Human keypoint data
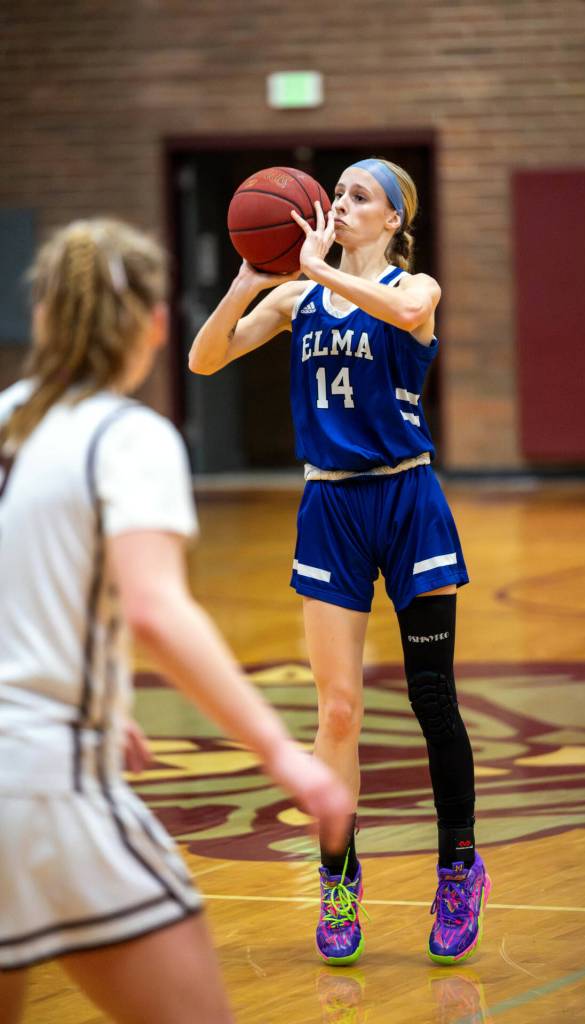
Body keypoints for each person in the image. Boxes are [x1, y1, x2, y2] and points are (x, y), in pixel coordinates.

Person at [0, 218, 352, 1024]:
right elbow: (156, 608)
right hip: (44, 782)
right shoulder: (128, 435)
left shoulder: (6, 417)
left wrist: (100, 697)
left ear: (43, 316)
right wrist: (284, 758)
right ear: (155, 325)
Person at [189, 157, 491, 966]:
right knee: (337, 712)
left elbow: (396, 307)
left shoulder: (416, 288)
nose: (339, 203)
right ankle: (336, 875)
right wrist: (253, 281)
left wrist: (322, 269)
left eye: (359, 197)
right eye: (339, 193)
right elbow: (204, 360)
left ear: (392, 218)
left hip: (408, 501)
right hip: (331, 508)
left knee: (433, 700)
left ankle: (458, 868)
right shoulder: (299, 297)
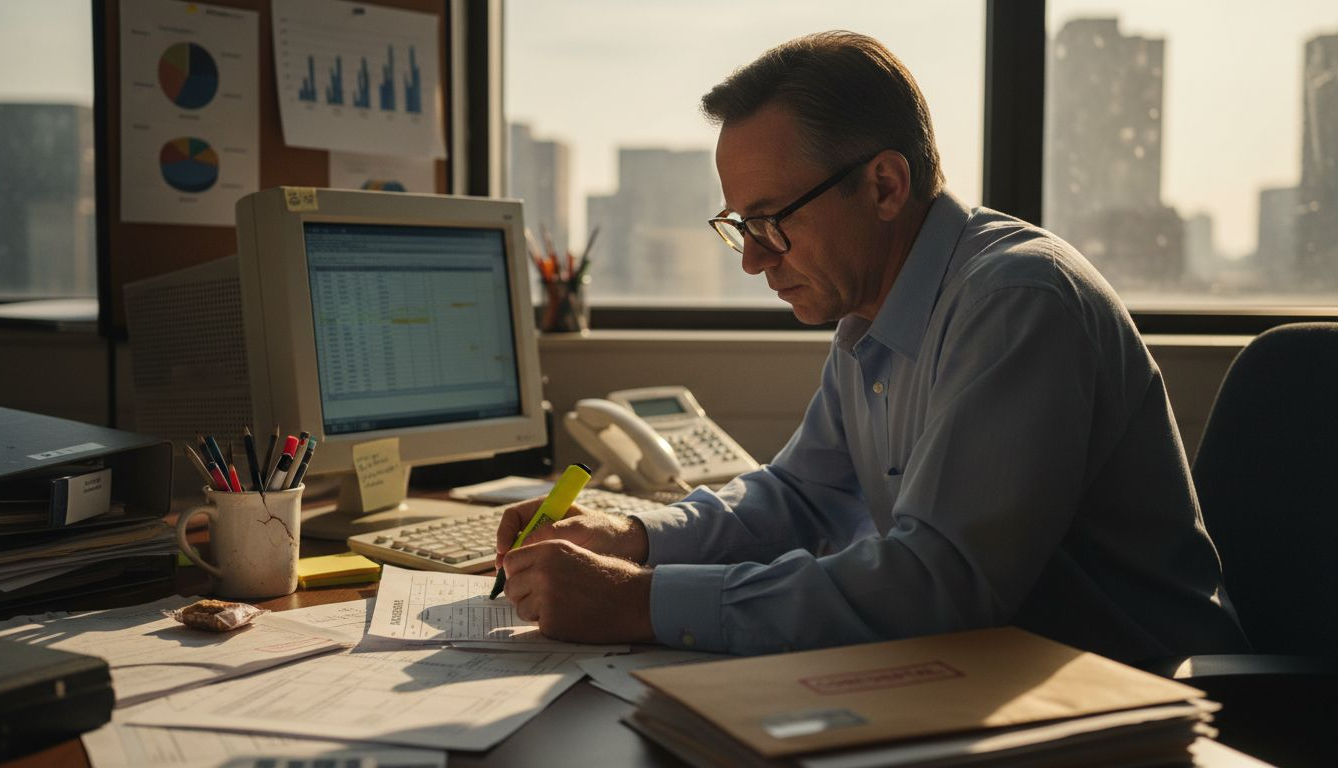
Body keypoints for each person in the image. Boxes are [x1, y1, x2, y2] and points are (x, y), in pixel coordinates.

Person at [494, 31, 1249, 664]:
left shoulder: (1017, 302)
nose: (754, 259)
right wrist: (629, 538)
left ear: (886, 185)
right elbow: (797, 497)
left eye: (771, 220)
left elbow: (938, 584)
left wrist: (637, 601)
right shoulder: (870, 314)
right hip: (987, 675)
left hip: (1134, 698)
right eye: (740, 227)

...

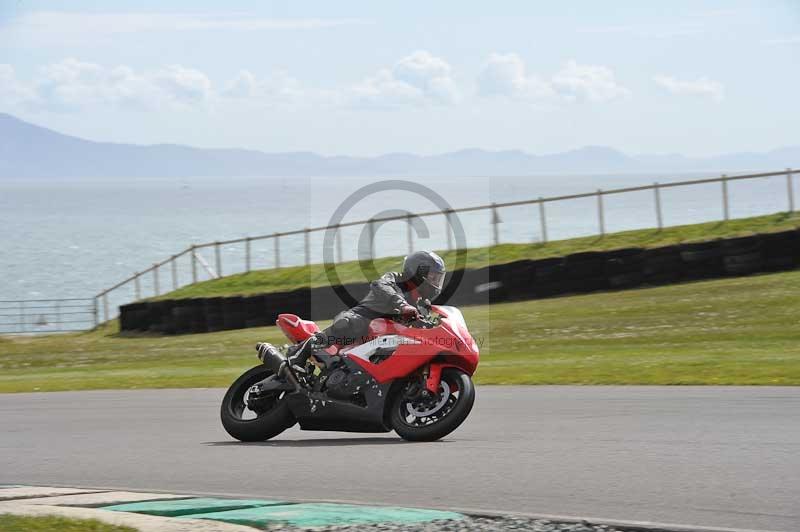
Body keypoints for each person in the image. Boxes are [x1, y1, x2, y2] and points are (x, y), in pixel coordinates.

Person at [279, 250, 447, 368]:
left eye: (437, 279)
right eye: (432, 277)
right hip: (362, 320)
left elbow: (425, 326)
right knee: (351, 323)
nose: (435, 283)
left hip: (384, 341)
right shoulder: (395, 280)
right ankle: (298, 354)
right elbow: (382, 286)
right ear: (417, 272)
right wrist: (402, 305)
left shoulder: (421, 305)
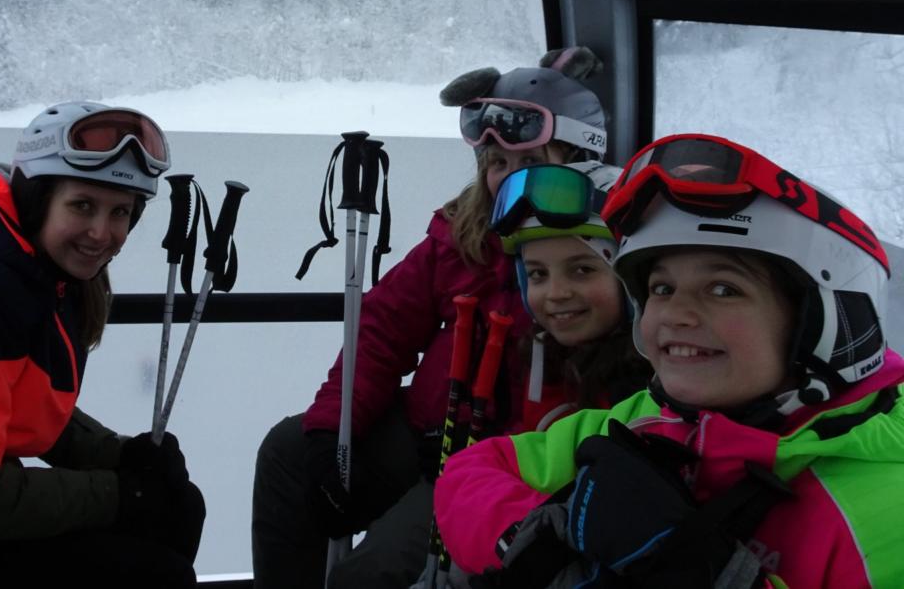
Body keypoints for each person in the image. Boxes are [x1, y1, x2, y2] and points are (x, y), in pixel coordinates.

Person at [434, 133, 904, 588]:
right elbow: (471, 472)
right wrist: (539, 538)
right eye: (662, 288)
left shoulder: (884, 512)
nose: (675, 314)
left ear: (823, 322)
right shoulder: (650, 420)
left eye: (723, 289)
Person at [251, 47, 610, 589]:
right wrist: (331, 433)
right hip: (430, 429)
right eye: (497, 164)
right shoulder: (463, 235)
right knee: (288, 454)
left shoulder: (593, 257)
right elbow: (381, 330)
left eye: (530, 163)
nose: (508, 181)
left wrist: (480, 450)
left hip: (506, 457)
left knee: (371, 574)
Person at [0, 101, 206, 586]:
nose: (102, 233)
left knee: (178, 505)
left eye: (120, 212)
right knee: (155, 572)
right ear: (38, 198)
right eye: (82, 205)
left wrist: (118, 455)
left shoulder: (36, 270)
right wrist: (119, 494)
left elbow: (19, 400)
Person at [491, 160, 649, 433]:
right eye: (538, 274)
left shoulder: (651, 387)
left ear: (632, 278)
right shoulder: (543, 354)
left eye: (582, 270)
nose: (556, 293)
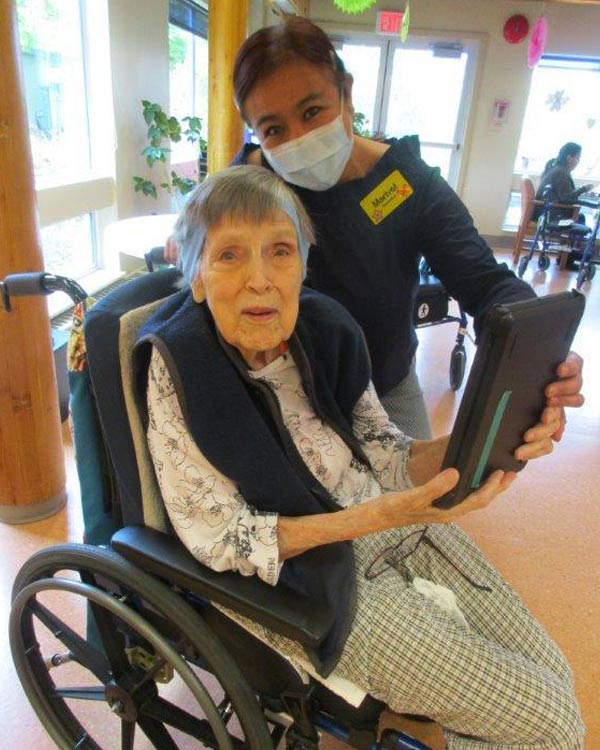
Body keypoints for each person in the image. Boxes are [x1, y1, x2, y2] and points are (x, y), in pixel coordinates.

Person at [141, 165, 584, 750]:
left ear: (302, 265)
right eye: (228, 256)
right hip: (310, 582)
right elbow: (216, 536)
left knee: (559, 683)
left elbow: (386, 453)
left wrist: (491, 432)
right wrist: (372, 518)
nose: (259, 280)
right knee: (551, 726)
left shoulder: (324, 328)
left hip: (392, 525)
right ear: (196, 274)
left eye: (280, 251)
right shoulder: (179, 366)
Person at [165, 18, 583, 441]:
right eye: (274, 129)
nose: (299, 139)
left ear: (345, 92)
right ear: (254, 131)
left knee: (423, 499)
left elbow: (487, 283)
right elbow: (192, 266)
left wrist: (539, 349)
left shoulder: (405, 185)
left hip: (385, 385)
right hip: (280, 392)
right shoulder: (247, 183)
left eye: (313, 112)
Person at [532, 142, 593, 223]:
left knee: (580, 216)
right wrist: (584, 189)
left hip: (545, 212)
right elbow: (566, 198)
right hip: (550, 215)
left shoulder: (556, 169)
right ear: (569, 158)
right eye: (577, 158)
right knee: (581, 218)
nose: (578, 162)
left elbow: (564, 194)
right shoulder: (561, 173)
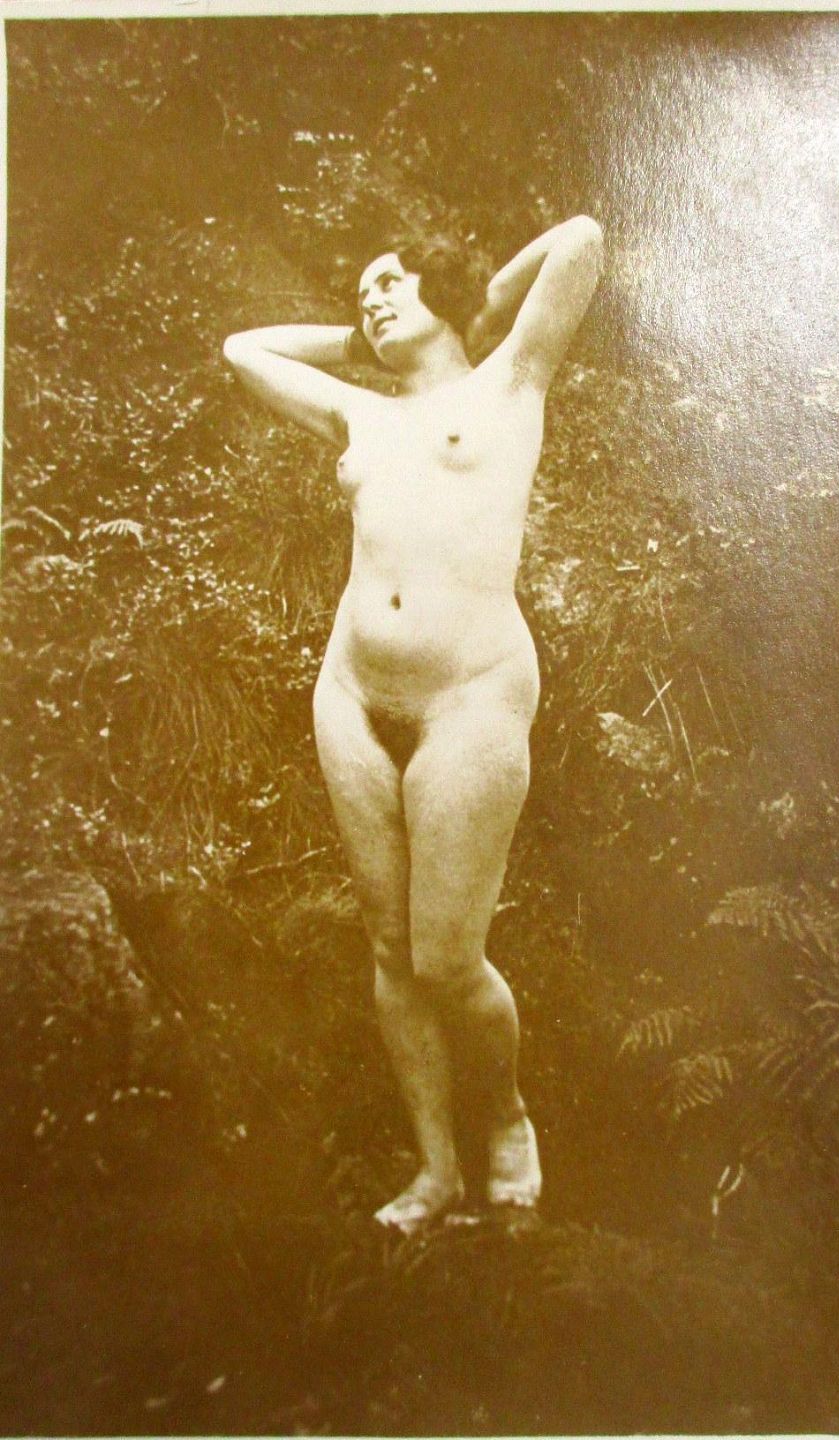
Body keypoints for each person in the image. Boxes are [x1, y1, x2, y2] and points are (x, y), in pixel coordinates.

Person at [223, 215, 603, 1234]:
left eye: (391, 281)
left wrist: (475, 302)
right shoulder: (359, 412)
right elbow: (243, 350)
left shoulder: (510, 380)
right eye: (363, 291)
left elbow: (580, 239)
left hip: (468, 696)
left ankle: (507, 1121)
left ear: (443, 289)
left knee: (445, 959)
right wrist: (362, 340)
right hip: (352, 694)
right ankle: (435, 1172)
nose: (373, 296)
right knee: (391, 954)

* **Work instruction**: In the records above, find the line with "left shoulder: (556, 169)" and the line with "left ankle: (507, 1121)"; please transcribe exactly those two lines and all lines between them, omitting any picture.

* **Expected answer**:
left shoulder: (556, 169)
right ear: (569, 158)
right eye: (577, 158)
right knee: (581, 218)
nose: (578, 162)
left elbow: (564, 194)
right shoulder: (561, 173)
Body keypoints for each person in the image. Boxes are [x1, y1, x2, y2] and points are (x, y), in pixel coordinates.

Person at [223, 215, 603, 1234]:
left eye: (391, 281)
left wrist: (475, 302)
right shoulder: (359, 412)
right elbow: (243, 350)
left shoulder: (510, 380)
right eye: (363, 291)
left elbow: (580, 239)
left hip: (468, 696)
left ankle: (507, 1121)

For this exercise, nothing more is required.